Text for analysis>

%%

When Branden Lischner was 18, he got testicular cancer. Between surgery and radiation, which can cause infertility, he saved a sperm sample. But he was so removed from the idea of fatherhood that he soon stopped paying for his banked sperm. Then, in 2013, shortly after he got married, his cancer came back. Lischner only wanted to worry about the surgery to remove his second testicle, but his urologist pushed him to take the time to store sperm.
Lischner saved three samples. On the way into the operating room, the urologist asked if maybe he’d try once more. By then, the insistence was annoying. But four years later, Lischner and his wife credit the doctor with giving them the family they didn’t know they wanted.
On average, men produce between 200 and 500 million sperm per ejaculate, although only a fraction of them reach the uterus. Lischner had only 13 sperm to work with. Joseph Sanfilippo, the director of reproductive endocrinology and infertility at Magee Women’s Hospital in Pittsburgh, estimates Lischner’s wife had about a one in 100,000 chance of getting pregnant. It really shouldn’t have worked. But it did.
While the Lischners got extremely lucky, researchers are now working on a new treatment that could help men like Lischner who didn’t save a sample before radiation, or even prepubescent boys who develop cancer and have no sperm to save. This experimental technique takes a sample of testicular tissue and turns sperm precursor cells into actual sperm cells. Put back in the testes, these sperm multiply, repairing normal sperm production. This holds the promise of allowing men who lose fertility through cancer treatment to have biological children not just in a lab, but the old-fashioned way.

%%

Data items
%%

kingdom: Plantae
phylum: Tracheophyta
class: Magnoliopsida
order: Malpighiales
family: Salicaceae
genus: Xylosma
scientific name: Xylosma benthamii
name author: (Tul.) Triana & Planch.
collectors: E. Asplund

%%

Tasks for this exercise>
[1] Answer these questions using the article on fertility after cancer:
(a) How old was Branden Lischner when he got testicular cancer?
(b) How many sperm did Lischner have to work with?
(c) In the experimental technique, what are sperm precursor cells turned into?
[2] Echo the part of the article on fertility after cancer starting at "When Branden Lischner" and ending at "know they wanted.".

Answers to the exercise>
[1]
(a) He was 18.
(b) He had only 13 sperm.
(c) They are turned into actual sperm cells.

[2]
When Branden Lischner was 18, he got testicular cancer. Between surgery and radiation, which can cause infertility, he saved a sperm sample. But he was so removed from the idea of fatherhood that he soon stopped paying for his banked sperm. Then, in 2013, shortly after he got married, his cancer came back. Lischner only wanted to worry about the surgery to remove his second testicle, but his urologist pushed him to take the time to store sperm.
Lischner saved three samples. On the way into the operating room, the urologist asked if maybe he’d try once more. By then, the insistence was annoying. But four years later, Lischner and his wife credit the doctor with giving them the family they didn’t know they wanted.